• EXTRAIT DE PAGE:
::::
Réalité : Un grand nombre de personnes interrogées n’étaient pas toxicomanes.
Perception 3. C’est à la suite d’une série de mauvais choix ou en raison de circonstances exceptionnellement difficiles que ces personnes deviennent travailleuses et travailleurs du sexe.
Réalité : Cela suppose qu'elles n'avaient pas vraiment de choix et leur enlève toute possibilité d’autodétermination. Bien que ce ne soit probablement pas leur premier choix, certaines personnes préfèrent cette profession parce que le travail est très bien payé, les heures de travail sont flexibles et il n’y a aucun patron qui leur crie par la tête ou qui limite le nombre de fois que l’on peut téléphoner à la maison pour se renseigner sur l’état de santé de leur enfant ou d’un parent malade.
Perception 4. Elles n'avaient pas d'autre source de revenus.
Réalité : Nous supposons qu’elles étaient en manque de ressources, mais le problème n’est pas si facile à cerner. Celles qui avaient déjà vécu de l’assistance sociale sont d’avis que le travail du sexe est préférable parce que c’est moins humiliant et contraignant.
Perception 5. La prostitution est liée à la criminalité organisée.
Réalité : Cela pourrait être le cas dans certaines circonstances et dans certaines villes, mais pas dans les cas relatés dans le livre.
Perception 6. La prostitution est le résultat de la traite des personnes.
Réalité : Il est vrai qu’un grand nombre de personnes enlevées sont forcées par les ravisseurs à se prostituer, mais les personnes interrogées dans le cadre de l’étude n’ont pas fait l’objet d'enlèvements.
Perception 7. Pourquoi ces femmes ne prennent-elle pas un emploi au (nom d'un magasin populaire de beignes et de café)?
Réalité : ET VOUS? Allez donc travailler dans cet endroit, si cela vous le dit! Pourquoi bûcher de la sorte et se faire crier par la tête pour seulement huit dollars l'heure (ou le salaire minimum de votre région)?
Perception 8. La prostitution doit rester illégale parce que c'est tellement dangereux!
Réalité : La pêche, les mines, le camionnage, la construction et bien d’autres secteurs sont dangereux aussi. En fait, les infirmières sont agressées au moins aussi souvent que les travailleuses et travailleurs du sexe, si ce n’est pas plus souvent. Devrions-nous rendre illégal les soins infirmiers? En passant : Si une infirmière est tuée, tous les efforts sont faits pour trouver et punir les coupables. Si une travailleuse ou un travailleur du sexe est victime de meurtre, l'affaire devient rarement une priorité. N’oublions pas les meurtres de Robert Pickton.
::::
• CONSIGNE DE TRAVAIL 1:
Répondez à ces questions d'après le texte sur les idées reçues au sujet du travail du sexe :
(a) Pourquoi les personnes ayant déjà vécu de l'assistance sociale jugent-elles le travail du sexe préférable ?
(b) Quel salaire horaire est cité pour un emploi au magasin de beignes et de café ?
(c) Quels secteurs sont nommés comme étant dangereux eux aussi ?
• CONSIGNE DE TRAVAIL 2: Extrayez du texte sur les idées reçues au sujet du travail du sexe le passage qui va de « Réalité : Cela suppose » jusqu'à « humiliant et contraignant. ».
• CONSIGNE DE TRAVAIL 3: Rédigez la suite du texte sur les idées reçues au sujet du travail du sexe, en commençant après sa dernière phrase.

(Entrées de données recueillies)
::::
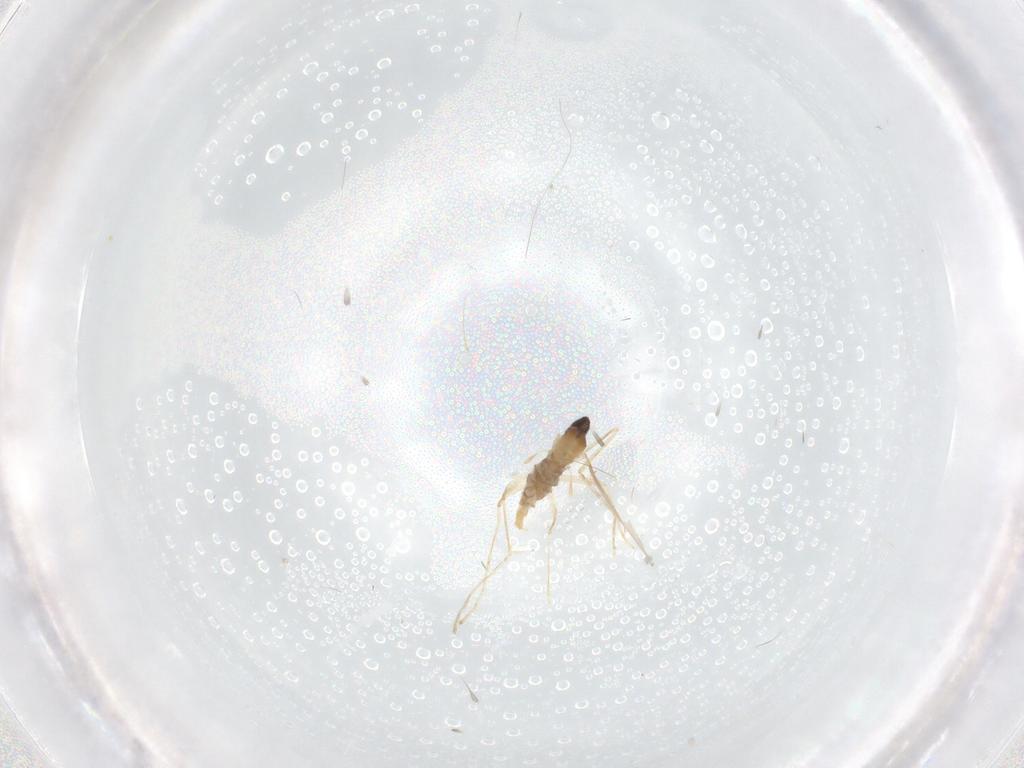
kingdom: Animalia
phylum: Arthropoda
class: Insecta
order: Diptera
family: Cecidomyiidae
::::
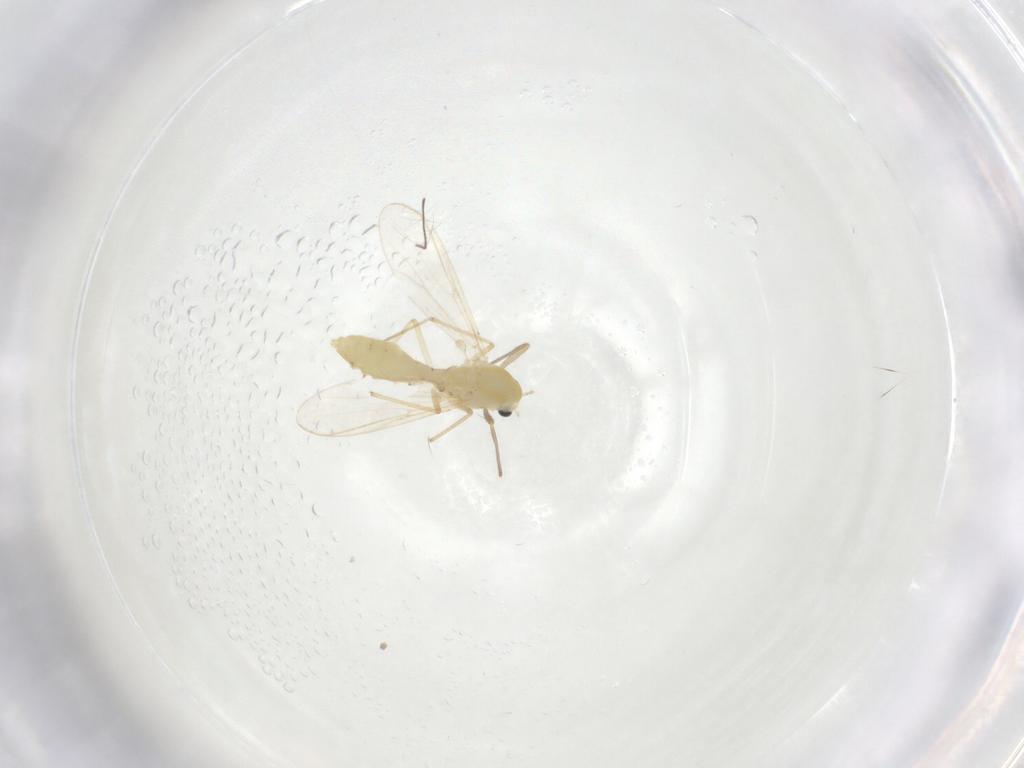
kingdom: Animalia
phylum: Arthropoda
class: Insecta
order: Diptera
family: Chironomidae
::::
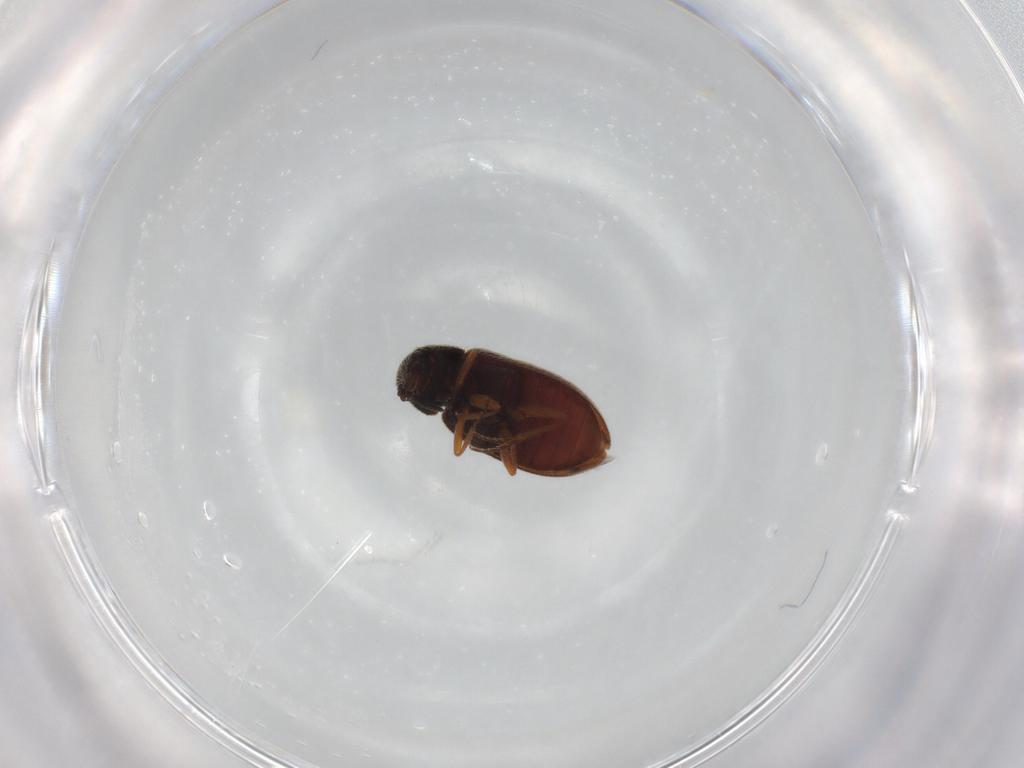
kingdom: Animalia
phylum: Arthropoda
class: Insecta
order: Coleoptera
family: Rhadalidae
::::
• ZONE DE RÉPONSE 1:
(a) Parce que c'est moins humiliant et contraignant.
(b) Huit dollars l'heure (ou le salaire minimum de votre région).
(c) La pêche, les mines, le camionnage, la construction et bien d'autres secteurs.

• ZONE DE RÉPONSE 2:
Réalité : Cela suppose qu'elles n'avaient pas vraiment de choix et leur enlève toute possibilité d’autodétermination. Bien que ce ne soit probablement pas leur premier choix, certaines personnes préfèrent cette profession parce que le travail est très bien payé, les heures de travail sont flexibles et il n’y a aucun patron qui leur crie par la tête ou qui limite le nombre de fois que l’on peut téléphoner à la maison pour se renseigner sur l’état de santé de leur enfant ou d’un parent malade.
Perception 4. Elles n'avaient pas d'autre source de revenus.
Réalité : Nous supposons qu’elles étaient en manque de ressources, mais le problème n’est pas si facile à cerner. Celles qui avaient déjà vécu de l’assistance sociale sont d’avis que le travail du sexe est préférable parce que c’est moins humiliant et contraignant.

• ZONE DE RÉPONSE 3:
Perception 9. Les travailleuses et travailleurs du sexe ne mènent pas une vie morale.
Réalité : Même si c’était vrai, cela donne-t-il au reste de la société le droit de les violer, de les battre et de les tuer? Est-ce que cela nous donne le droit de les enlever et de les laisser à une grande distance du centre-ville sans aucun moyen de rentrer à la maison? Doit-on les voir comme des ordures que l’on peut jeter sans autre considération?
Perception 10. Les travailleuses et travailleurs du sexe risquent leur santé et celle des autres en raison des maladies transmissibles sexuellement.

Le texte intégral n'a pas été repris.